◆ Data excerpts
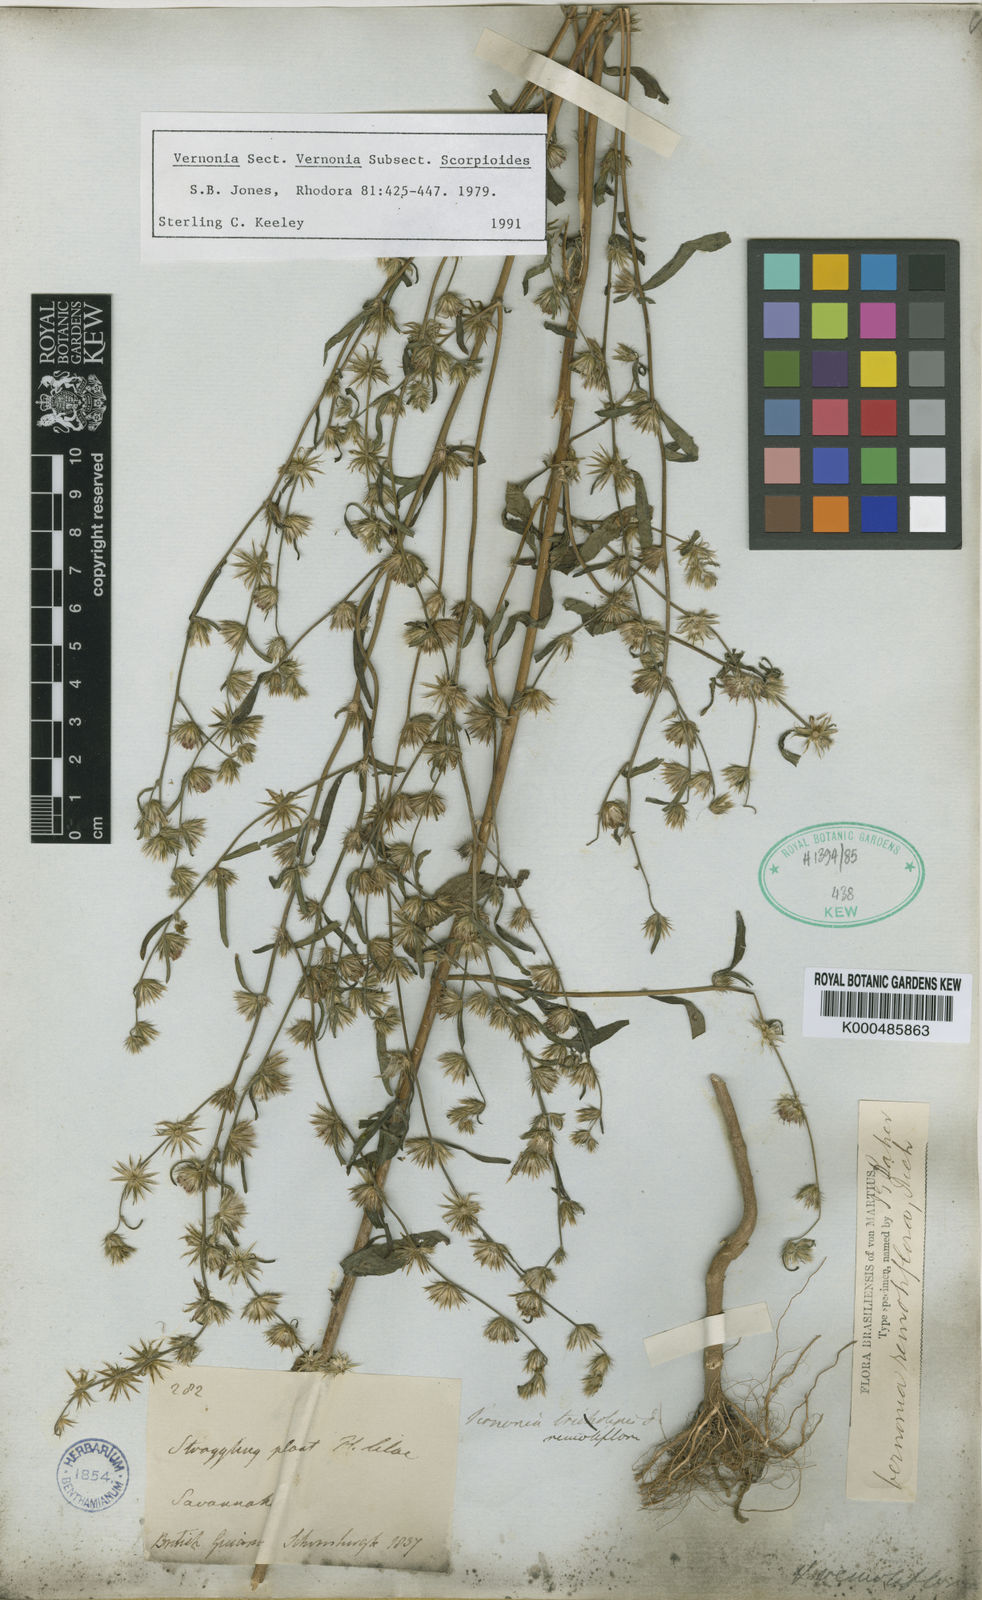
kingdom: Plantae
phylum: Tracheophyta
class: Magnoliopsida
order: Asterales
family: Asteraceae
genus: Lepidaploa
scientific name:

◆ What the task asks
Rewrite the records above, replacing every "scientific name" with "species name" and changing nothing else. Omit the pictures.

◆ Result of the task
kingdom: Plantae
phylum: Tracheophyta
class: Magnoliopsida
order: Asterales
family: Asteraceae
genus: Lepidaploa
species name:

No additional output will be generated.